▶ **TAREA 1**: En el fragmento sobre los barcos, ¿qué obra de Takashi Murakami forma parte de la colección permanente del Museo de Arte Moderno de Nueva York?
▶ **TAREA 2**: Duplica el pasaje del fragmento sobre los barcos que se abre con las palabras que contienen "En este cuadro está" y se cierra con "influencia no acaba.".
▶ **TAREA 3**: Continúa el fragmento sobre los barcos a partir de su última oración.

¡Vamos allá!

El tema de los barcos es repetitivo, alguna vez alguien me lo señaló preguntando ¿y pintas otra cosa que no sean barcos? y la respuesta es que obviamente sí, pero el tema se repite una y otra vez en lo que hago… y tengo barcos a vela dibujados en mis cuadernos desde los años 70.

En este cuadro está la influencia de Takashi Murakami y su obra 727 que forma parte de la colección permanente del Museo de Arte Moderno de Nueva York. Vi unas litografías de Murakami en una galería en Lahaina y sin haber estudiado mucho su obra decidí que el sol en este cuadro debía ser como uno de los personajes de su obra; el barco planeaba también ser como una obra que está en el mismo museo, uno de Carroll Dunham simplemente titulado Ship, pero regresé a mis raíces con los barcos de vela.

En la escalera de una de las casas donde crecí había un gran cuadro (que está en las escaleras de casa de mi papá ahora) del puerto de Amsterdam, con buques de alto bordo con las velas recogidas, luego en Amsterdam me tocó ver una exhibición de pinturas de barcos a vela y la influencia no acaba.

[Entradas de datos recopiladas]
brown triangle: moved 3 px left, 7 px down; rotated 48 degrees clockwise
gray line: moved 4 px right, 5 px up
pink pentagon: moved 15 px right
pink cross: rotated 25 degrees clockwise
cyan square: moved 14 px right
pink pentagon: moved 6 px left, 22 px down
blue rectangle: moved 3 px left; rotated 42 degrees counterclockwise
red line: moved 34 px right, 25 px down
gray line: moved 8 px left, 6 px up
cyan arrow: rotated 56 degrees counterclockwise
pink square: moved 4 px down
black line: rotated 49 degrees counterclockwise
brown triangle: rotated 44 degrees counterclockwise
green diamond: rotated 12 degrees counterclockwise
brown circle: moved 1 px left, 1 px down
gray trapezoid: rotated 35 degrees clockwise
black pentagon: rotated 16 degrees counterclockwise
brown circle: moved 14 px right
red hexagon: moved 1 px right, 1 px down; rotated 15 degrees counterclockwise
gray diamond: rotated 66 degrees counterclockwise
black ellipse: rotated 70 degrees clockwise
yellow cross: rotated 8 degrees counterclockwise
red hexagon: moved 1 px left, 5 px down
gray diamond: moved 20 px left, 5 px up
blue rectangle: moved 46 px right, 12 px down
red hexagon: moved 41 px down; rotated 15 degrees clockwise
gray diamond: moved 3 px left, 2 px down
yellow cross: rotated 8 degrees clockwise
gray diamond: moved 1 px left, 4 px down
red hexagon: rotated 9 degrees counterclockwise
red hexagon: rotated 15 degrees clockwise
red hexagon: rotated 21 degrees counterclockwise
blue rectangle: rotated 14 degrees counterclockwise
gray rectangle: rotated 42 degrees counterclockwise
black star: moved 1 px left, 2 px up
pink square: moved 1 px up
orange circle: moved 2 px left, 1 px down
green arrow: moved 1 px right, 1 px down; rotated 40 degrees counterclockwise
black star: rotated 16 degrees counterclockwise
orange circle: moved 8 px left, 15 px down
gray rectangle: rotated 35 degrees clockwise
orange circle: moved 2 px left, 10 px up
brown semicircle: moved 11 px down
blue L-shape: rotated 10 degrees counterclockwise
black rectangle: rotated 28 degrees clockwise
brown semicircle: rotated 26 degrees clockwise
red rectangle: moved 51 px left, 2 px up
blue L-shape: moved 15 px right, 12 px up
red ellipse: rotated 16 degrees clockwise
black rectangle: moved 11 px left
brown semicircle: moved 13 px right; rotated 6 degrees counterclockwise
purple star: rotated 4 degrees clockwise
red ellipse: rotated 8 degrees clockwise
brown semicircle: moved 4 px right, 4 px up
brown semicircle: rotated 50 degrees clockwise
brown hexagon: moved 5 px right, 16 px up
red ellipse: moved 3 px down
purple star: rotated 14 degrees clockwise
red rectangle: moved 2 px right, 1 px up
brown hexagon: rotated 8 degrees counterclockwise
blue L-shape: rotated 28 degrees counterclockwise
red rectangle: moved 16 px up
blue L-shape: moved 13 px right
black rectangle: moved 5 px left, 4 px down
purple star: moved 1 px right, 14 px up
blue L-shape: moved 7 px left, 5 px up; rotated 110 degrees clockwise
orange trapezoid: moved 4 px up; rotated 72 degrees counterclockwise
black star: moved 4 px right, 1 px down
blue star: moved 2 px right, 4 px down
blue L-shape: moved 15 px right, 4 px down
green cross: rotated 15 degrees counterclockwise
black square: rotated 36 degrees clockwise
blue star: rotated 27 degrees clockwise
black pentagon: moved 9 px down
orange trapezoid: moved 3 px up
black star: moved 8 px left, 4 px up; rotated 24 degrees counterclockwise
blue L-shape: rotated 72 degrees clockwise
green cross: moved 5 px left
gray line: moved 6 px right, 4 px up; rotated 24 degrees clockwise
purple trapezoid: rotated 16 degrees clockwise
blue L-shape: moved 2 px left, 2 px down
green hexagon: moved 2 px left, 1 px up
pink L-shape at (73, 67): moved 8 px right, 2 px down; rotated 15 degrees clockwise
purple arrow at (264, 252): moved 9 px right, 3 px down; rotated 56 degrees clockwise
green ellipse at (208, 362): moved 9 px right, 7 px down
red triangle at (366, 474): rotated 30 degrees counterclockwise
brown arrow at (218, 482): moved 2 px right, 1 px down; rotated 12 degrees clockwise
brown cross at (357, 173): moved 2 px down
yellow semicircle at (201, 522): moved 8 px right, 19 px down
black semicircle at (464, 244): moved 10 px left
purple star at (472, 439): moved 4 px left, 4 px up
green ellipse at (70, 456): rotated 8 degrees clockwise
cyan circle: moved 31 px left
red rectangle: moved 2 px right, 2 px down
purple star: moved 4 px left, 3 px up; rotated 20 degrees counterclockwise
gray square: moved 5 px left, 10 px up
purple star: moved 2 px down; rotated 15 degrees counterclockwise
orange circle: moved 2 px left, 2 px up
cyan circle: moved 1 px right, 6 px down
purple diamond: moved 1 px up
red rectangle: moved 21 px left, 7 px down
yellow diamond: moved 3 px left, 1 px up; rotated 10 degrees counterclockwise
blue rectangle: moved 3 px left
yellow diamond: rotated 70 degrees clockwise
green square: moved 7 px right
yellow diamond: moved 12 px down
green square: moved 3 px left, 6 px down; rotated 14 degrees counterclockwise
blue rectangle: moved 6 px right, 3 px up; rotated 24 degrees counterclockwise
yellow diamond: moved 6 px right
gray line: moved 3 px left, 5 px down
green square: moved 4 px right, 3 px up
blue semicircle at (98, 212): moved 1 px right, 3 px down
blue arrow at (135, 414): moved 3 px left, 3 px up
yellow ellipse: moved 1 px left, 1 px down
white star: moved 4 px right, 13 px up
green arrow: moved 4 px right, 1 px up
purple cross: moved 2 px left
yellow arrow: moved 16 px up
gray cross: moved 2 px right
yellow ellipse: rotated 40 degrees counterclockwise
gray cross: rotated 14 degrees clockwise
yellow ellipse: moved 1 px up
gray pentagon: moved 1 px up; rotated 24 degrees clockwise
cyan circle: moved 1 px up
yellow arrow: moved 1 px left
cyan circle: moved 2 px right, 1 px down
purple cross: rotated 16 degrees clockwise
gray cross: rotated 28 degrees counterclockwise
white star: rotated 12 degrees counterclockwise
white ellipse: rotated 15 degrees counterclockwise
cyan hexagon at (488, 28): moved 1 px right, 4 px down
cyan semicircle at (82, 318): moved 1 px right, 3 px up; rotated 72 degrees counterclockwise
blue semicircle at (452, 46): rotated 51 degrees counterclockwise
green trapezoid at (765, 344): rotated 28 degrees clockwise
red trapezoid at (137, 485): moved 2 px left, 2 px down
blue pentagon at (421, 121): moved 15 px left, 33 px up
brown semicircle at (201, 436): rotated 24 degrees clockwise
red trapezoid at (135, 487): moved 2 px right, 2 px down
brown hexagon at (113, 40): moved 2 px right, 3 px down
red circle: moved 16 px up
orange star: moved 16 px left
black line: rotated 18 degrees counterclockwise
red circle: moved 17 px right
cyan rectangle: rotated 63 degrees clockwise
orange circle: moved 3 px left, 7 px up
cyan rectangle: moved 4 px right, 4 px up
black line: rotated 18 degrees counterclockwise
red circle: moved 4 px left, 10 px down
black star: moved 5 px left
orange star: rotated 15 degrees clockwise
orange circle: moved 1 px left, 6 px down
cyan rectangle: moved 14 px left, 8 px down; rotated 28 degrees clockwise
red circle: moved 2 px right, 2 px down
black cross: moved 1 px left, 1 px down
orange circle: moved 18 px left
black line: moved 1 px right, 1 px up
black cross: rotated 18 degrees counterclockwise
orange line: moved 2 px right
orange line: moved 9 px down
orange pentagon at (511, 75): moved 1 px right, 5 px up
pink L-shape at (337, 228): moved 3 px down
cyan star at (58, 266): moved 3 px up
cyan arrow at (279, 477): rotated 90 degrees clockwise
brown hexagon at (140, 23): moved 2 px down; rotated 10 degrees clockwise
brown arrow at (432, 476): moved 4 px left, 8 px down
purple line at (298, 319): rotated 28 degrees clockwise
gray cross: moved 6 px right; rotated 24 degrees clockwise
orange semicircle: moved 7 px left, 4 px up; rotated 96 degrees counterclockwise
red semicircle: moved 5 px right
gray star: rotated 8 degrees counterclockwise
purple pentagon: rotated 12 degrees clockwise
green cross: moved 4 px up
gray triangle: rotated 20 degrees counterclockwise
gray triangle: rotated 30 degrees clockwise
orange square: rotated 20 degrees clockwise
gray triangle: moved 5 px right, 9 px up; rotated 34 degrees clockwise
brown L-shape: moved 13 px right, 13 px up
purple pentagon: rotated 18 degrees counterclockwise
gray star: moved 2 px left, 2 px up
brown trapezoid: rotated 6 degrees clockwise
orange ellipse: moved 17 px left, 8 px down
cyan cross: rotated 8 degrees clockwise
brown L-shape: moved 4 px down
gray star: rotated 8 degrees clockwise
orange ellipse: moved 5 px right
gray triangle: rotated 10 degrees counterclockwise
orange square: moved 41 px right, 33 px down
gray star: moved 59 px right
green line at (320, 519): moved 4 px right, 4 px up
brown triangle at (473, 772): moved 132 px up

▶ **RESPUESTA ESCRITA 1**: Su obra 727.

▶ **RESPUESTA ESCRITA 2**:
En este cuadro está la influencia de Takashi Murakami y su obra 727 que forma parte de la colección permanente del Museo de Arte Moderno de Nueva York. Vi unas litografías de Murakami en una galería en Lahaina y sin haber estudiado mucho su obra decidí que el sol en este cuadro debía ser como uno de los personajes de su obra; el barco planeaba también ser como una obra que está en el mismo museo, uno de Carroll Dunham simplemente titulado Ship, pero regresé a mis raíces con los barcos de vela.

En la escalera de una de las casas donde crecí había un gran cuadro (que está en las escaleras de casa de mi papá ahora) del puerto de Amsterdam, con buques de alto bordo con las velas recogidas, luego en Amsterdam me tocó ver una exhibición de pinturas de barcos a vela y la influencia no acaba.

▶ **RESPUESTA ESCRITA 3**:
Los animalitos que están sobre la rampa de colores ¿van o vienen? ¿son todos conejos? ¿hay un oso? Al no ponerles ojos, como era mi intención en un principio, dejo un poco abierto el tema.

Este cuadro se suponía era simplemente ‘un estudio’ para una obra un poco más grande, pero la composición y la ejecución me absorbieron a tal medida que ya no lo puedo considerar simplemente ‘un estudio’, aunque me ha dado pie a hacer variaciones del mismo tema, quizá incluso sin la presencia de un barco de tres mástiles y agregando para acompañar a los conejos (si es que los tres lo son) a la Banda de Jazz.